- [Problem to work on]:
Pick up the review of Rustie's track "Slasherr" after its final sentence and keep writing it.

Rustie, the Seratonin Slasher

There’s a thin line between happy and hardcore. Go too far in one direction and you lose bounce. Go too far in the other and you lose brain cells. Judging from Rustie’s new track...
By    March 4, 2013

There’s a thin line between happy and hardcore. Go too far in one direction and you lose bounce. Go too far in the other and you lose brain cells. Judging from Rustie’s new track “Slasherr,” we are but a few mollies away from ushering in a Happy Hardcore revival, in which large groups of adolescents will abandon their brostep EDM gear and gallivant around in size 60 JNCO jeans and pacifiers. Early 90s house redux is already upon us and things move in 20 year cycles. Don’t believe me, just watch (and invest in the manufacturing of colored pixie beads.)

Then there is Rustie, whose palette has always leaned towards the day-glo. The much-missed Son Raw even joked that he considered branding his music “Skittle Step,” in the wake of Ultra Thizz, an album-length admonishment to touch the furry wall. Word to Aldous Snow. “Slasherr” is his first notable song since, a doubling down of his aesthetic that has always combined hip-hop drums with synths so bright that Riff Raff would flinch. The Astral Plane said it splits the difference between Toomp and Tiesto. It’s not all that off, except that Toomp uses negative space to invoke eeriness, while Rustie has a excess streak that approaches the level of Action Bronson at a baklava buffet. Yet out all of the guys blending hip-hop drums with euphoric hand claps and fist pumping movements, the Scottish producer is one of the most effective.

Collected data
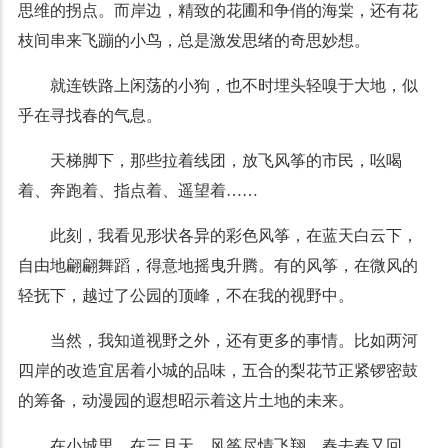
思维的拐点。而岸边，精致的花圃和争俏的海棠，还有花
枝间串来飞蹦的小鸟，总是激发思绪的奇思妙想。
就连铁路上闲荡的小狗，也不时埋头轻嗅于大地，似
乎在寻找春的气息。
天梯脚下，那些拉着线团，放飞风筝的市民，吆喝
着、奔跑着、指点着、遥望着……
此刻，我看见形状各异的彩色风筝，在蓝天白云下，
自由地翩翩舞蹈，得意地摇曳升腾。有的风筝，在微风的
轻抚下，越过了公园的顶峰，不在我的视野中。
当然，我知道视野之外，还有更多的事情。比如两河
四岸的改造宜居着小城的品味，五合的梨花节正紧锣密鼓
的筹备，动漫园的遐想昭示着这片土地的未来。
在小城里，在三月天，风筝尽情飞翔，春去春又回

- [Reply]:
There’s a utility to a song like this. Listening to it in succession five or six times subjects you to a quick sugar rush and low ebb, like you ate an entire box of sour patch kids in the first five minutes of the movie. But it’s inevitably going to work it’s way as a staple of DJ sets for next six months. It’s tailor-made for the molly mangled and it feels like the best case scenario for the kids who got turned onto electronic music via Daft Punk at the 2006 Coachella. I don’t know if the seratonin levels can be stretched much thinner than this. It feels like the last good moment before your the drugs wear off and your brain starts to feel like a soggy bowl of Fruity Pebbles. But if this is the vanishing point, I’m good with that.  After all, everyone deserved better than Justice.